Les ennemis de Solomon Kane ne sont pas en reste non plus et témoignent aisément que nous sommes bel et bien dans de l'heroïc fantasy : démons, monstres, sorcières, Faucheuse du Diable… Un véritable défilé de sales gueules qui vont mener la vie dure à un Solomon Kane prêt à tout pour sauver la jeune Meredith et ainsi sauver son âme (têtes coupées, gorges tranchées, membres sectionnés…)! Par ailleurs, n'oublions pas de souligner la beauté des costumes, parfaitement ancrés dans l'époque élisabéthaine (XVIème siècle en l'occurrence).

Malgré le manque de budget évident pour ce genre de production, Michael J. Bassett s'en sort plutôt bien sur l'aspect visuel et tout ce qu'il comporte (décors, maquillages, effets spéciaux…).

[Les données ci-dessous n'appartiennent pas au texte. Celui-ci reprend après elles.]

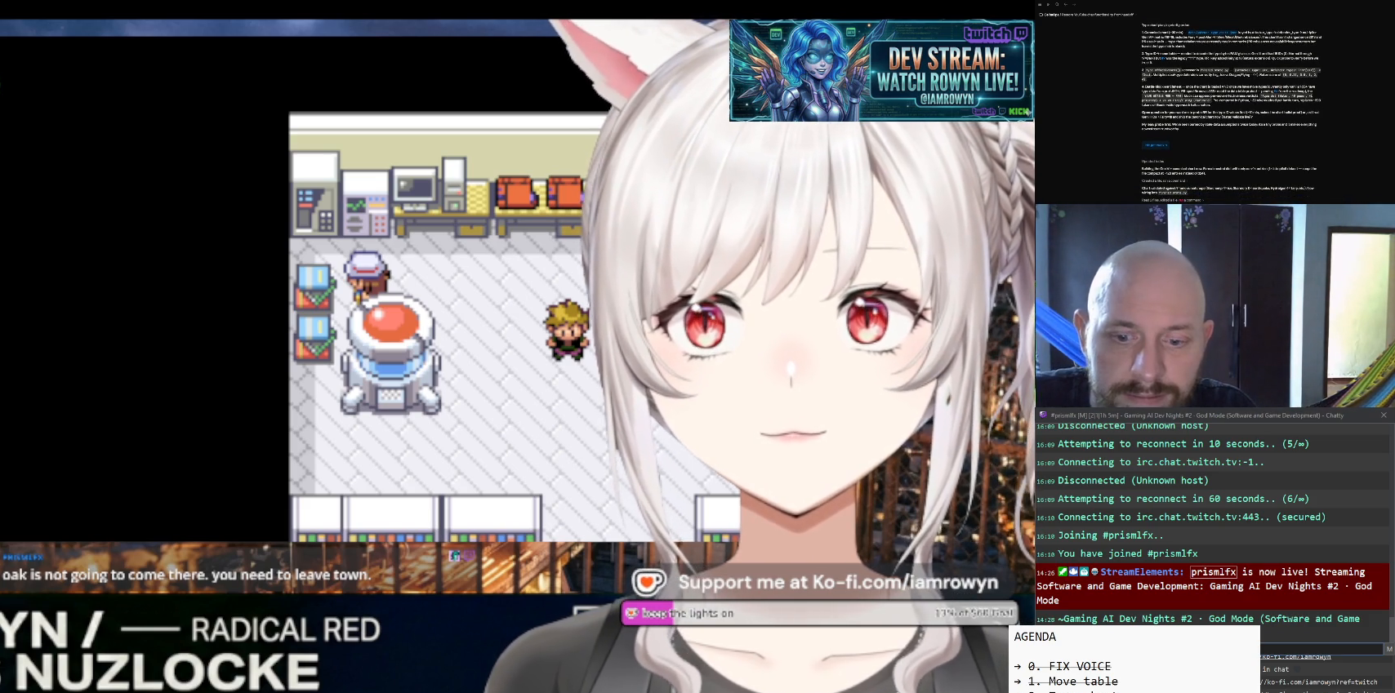
{"buttons": ["DPAD_DOWN"], "events": []}
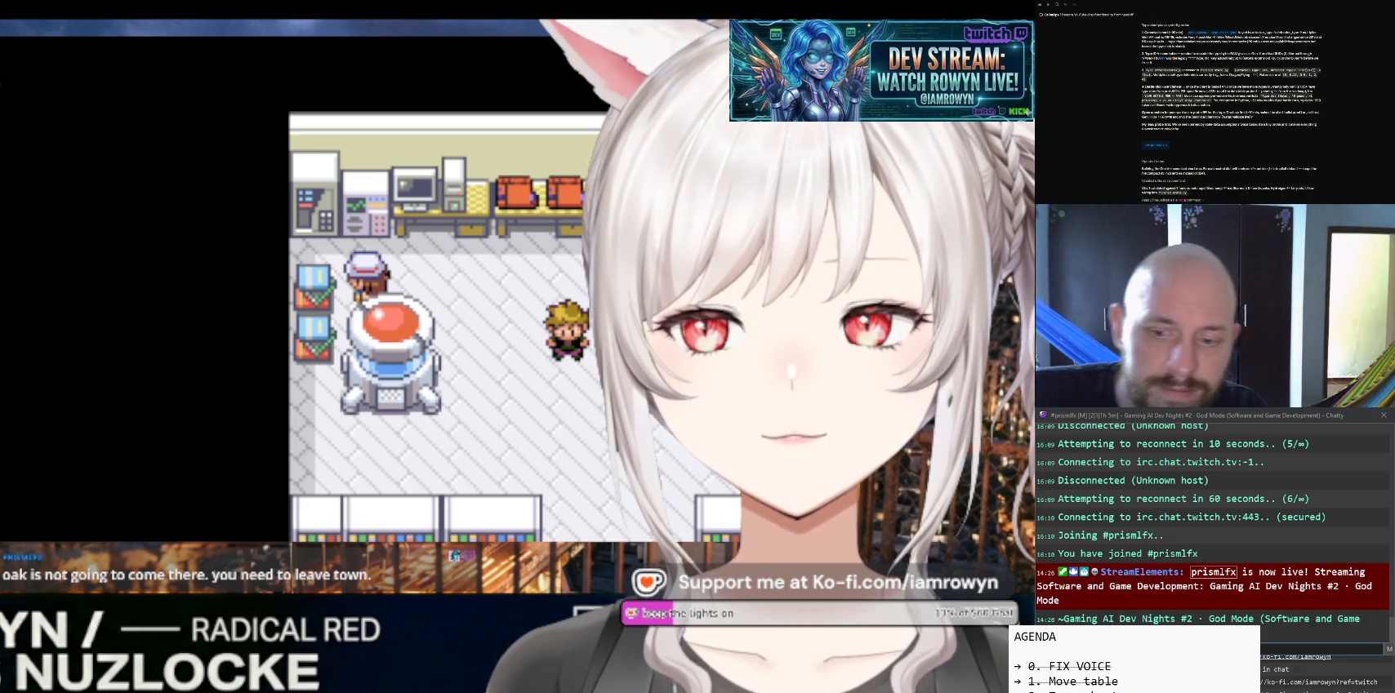
{"buttons": ["DPAD_DOWN"], "events": []}
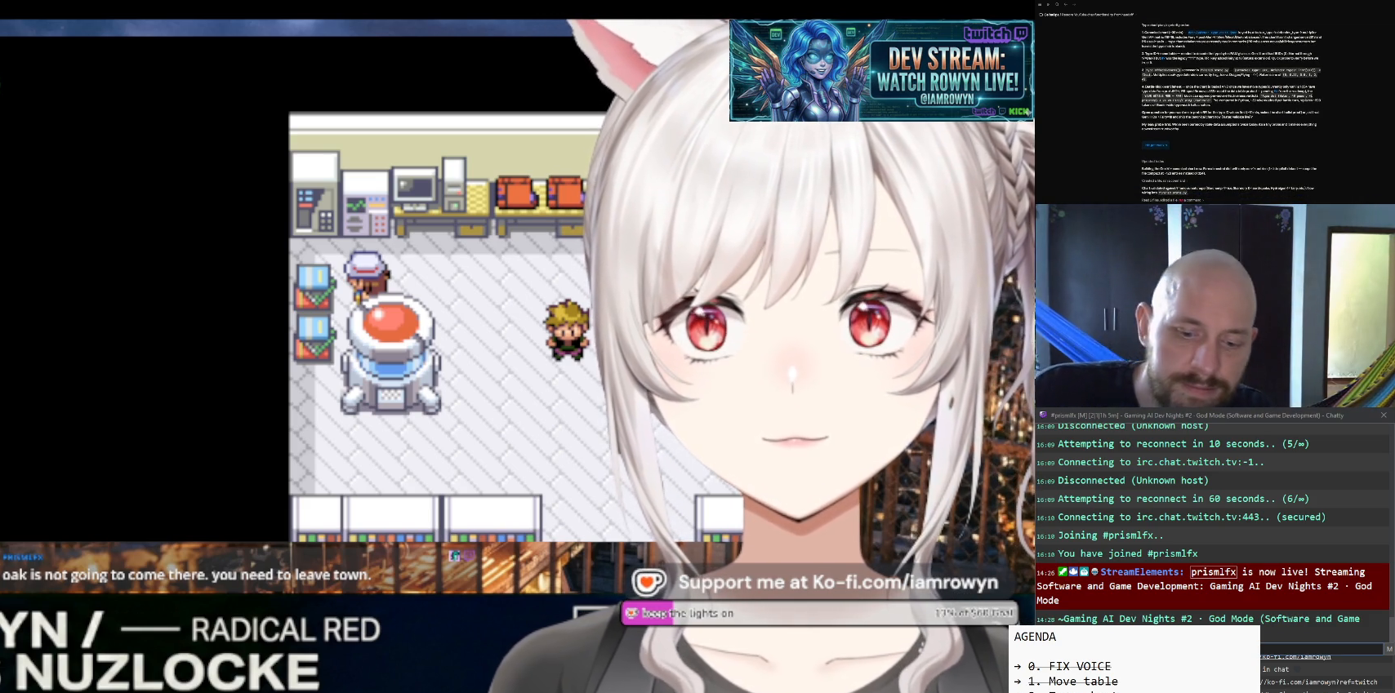
{"buttons": ["DPAD_DOWN"], "events": []}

Malgré que les effets spéciaux soient plutôt de bonne facture, on regrettera peut-être leur faible nombre ou leurs trop brèves apparitions (je pense notamment au monstre final) mais bon ne chipotons pas non plus!

Au final, malgré un très beau visuel et un casting prometteur, "Solomon Kane" s'avère assez moyen, la faute à des ficelles scénaristiques trop évidentes, des dialogues creux et une fin bâclée. Un film que je ne conseille qu'aux amateurs d'heroïc fantasy. Pour ce qui est de le voir au cinéma, je préfère vous le déconseiller et vous invite plutôt à le découvrir le temps d'une location lorsque le film sera disponible sous format laser.